MEXICO CITY -- Authorities are poised to get tough on littering in Mexico. A new tax on chewing gum manufacturers was recently proposed by the Institutional Revolutionary Party, which is set to come into power following recent elections.
The PRI has proposed a 50% tax on chewing gum to aid in the cleanup of discarded gum. PRI deputy Juan Manuel Diez Francos told El Universal, a local paper, "It's shameful and upsetting to see so much chewing gum stuck to benches and streets."
Diez says the government spends an average of 2 pesos and 50¢ on every piece of gum it removes from public areas.
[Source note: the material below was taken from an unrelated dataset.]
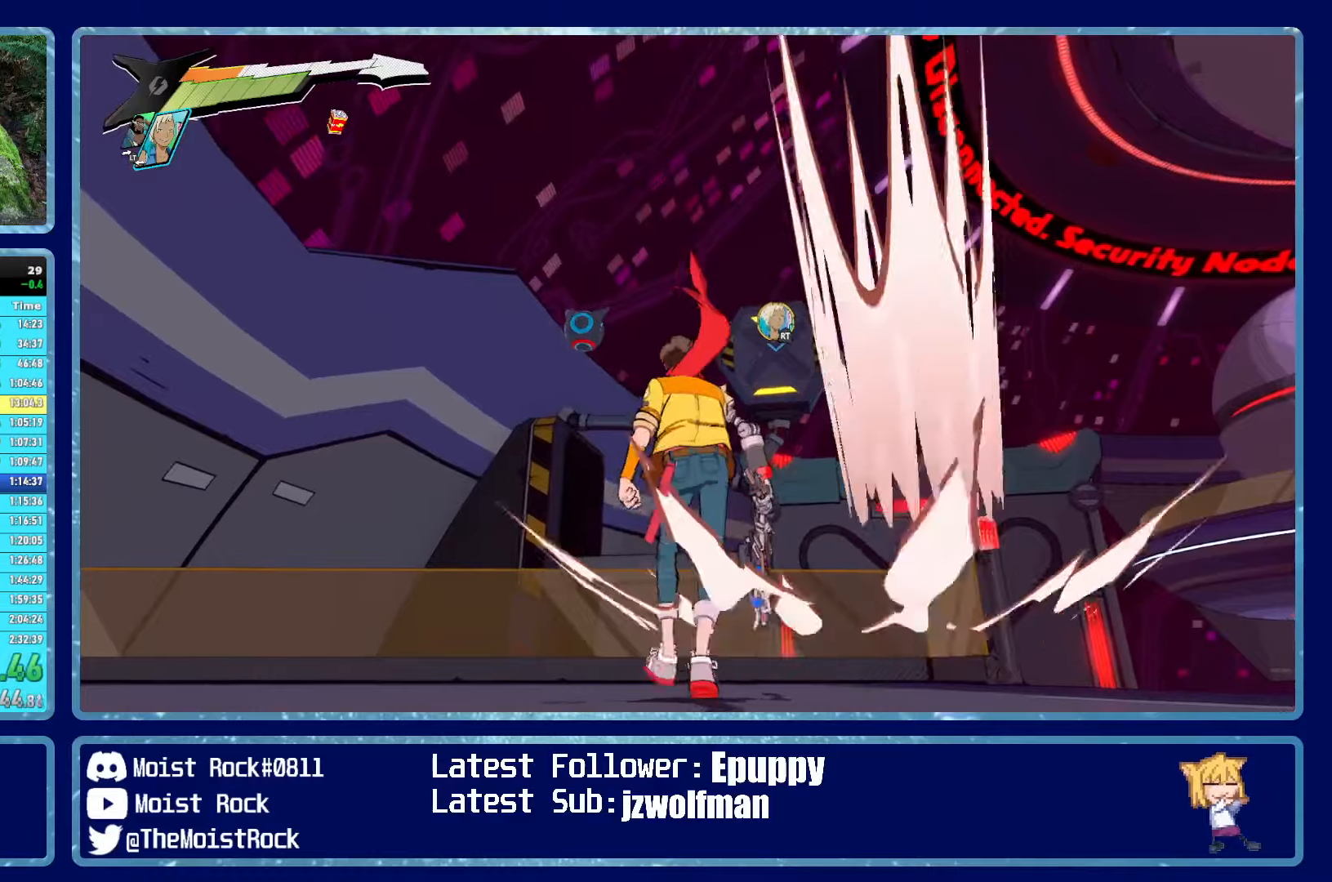
{"buttons": [], "left_stick": "center", "right_stick": "center", "events": [[84, "left_stick", "center"], [200, "right_stick", "right"], [250, "R2", "down"], [250, "right_stick", "center"], [500, "R2", "up"]]}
The cheapest pack of gum, or chicle as it is known in Mexico, costs only 50¢.
Mexico produces 92,000 tons of gum annually, and Mexicans chew an average 2.5 pieces a day. The proposed tax, according to officials, would go a long way toward the cleanup effort.
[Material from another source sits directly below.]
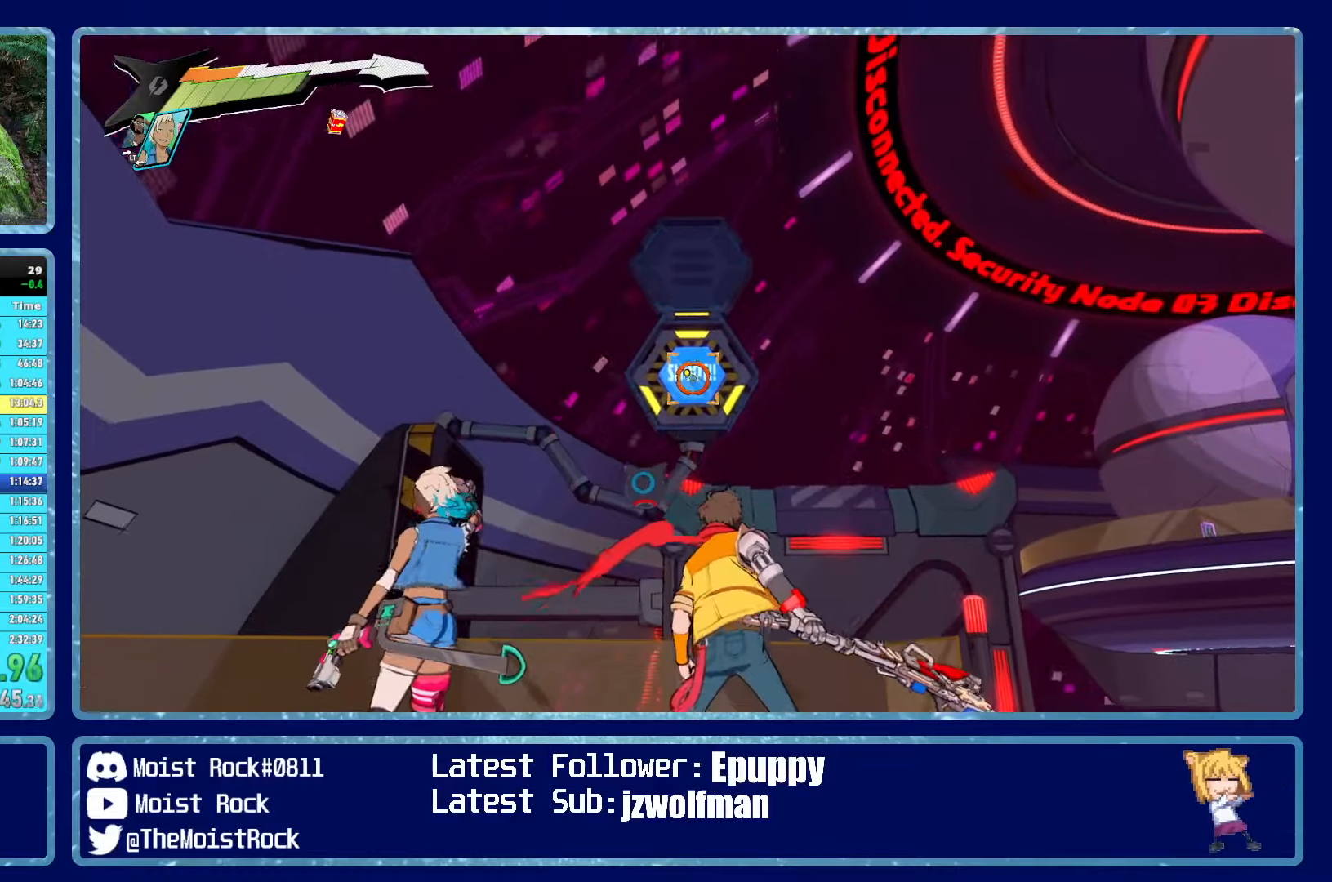
{"buttons": ["R1"], "left_stick": "down-right", "right_stick": "center", "events": [[117, "left_stick", "down-right"], [250, "right_stick", "down-right"], [384, "right_stick", "center"], [434, "R1", "down"]]}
The gum tax proposal has drawn some sharp disapproval from the world press. With drug violence in the country a continuing problem, which has claimed 60,000 lives, critics see chewing gum litter as a trivial concern.
Mexico is not the only country considering a chewing gum tax as a litter deterrent. Ireland is considering an 11% chewing gum tax, as well. And a ban on the sale of gum in Singapore was enacted in 1992. It's considered illegal in China, too.